Saved data entries
═══
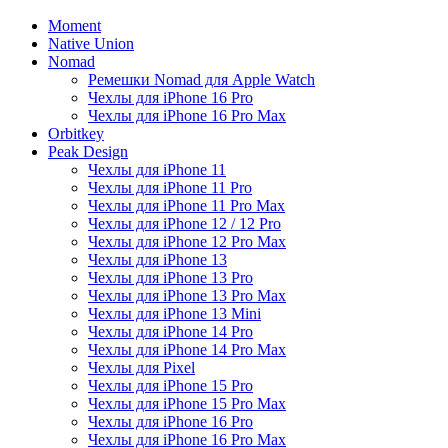
Moment
Native Union
Nomad
Ремешки Nomad для Apple Watch
Чехлы для iPhone 16 Pro
Чехлы для iPhone 16 Pro Max
Orbitkey
Peak Design
Чехлы для iPhone 11
Чехлы для iPhone 11 Pro
Чехлы для iPhone 11 Pro Max
Чехлы для iPhone 12 / 12 Pro
Чехлы для iPhone 12 Pro Max
Чехлы для iPhone 13
Чехлы для iPhone 13 Pro
Чехлы для iPhone 13 Pro Max
Чехлы для iPhone 13 Mini
Чехлы для iPhone 14 Pro
Чехлы для iPhone 14 Pro Max
Чехлы для Pixel
Чехлы для iPhone 15 Pro
Чехлы для iPhone 15 Pro Max
Чехлы для iPhone 16 Pro
Чехлы для iPhone 16 Pro Max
═══
## About this exercise:
All of the records should be set down exactly, minus the pictures they hold.

## Output of the exercise:
Moment
Native Union
Nomad
Ремешки Nomad для Apple Watch
Чехлы для iPhone 16 Pro
Чехлы для iPhone 16 Pro Max
Orbitkey
Peak Design
Чехлы для iPhone 11
Чехлы для iPhone 11 Pro
Чехлы для iPhone 11 Pro Max
Чехлы для iPhone 12 / 12 Pro
Чехлы для iPhone 12 Pro Max
Чехлы для iPhone 13
Чехлы для iPhone 13 Pro
Чехлы для iPhone 13 Pro Max
Чехлы для iPhone 13 Mini
Чехлы для iPhone 14 Pro
Чехлы для iPhone 14 Pro Max
Чехлы для Pixel
Чехлы для iPhone 15 Pro
Чехлы для iPhone 15 Pro Max
Чехлы для iPhone 16 Pro
Чехлы для iPhone 16 Pro Max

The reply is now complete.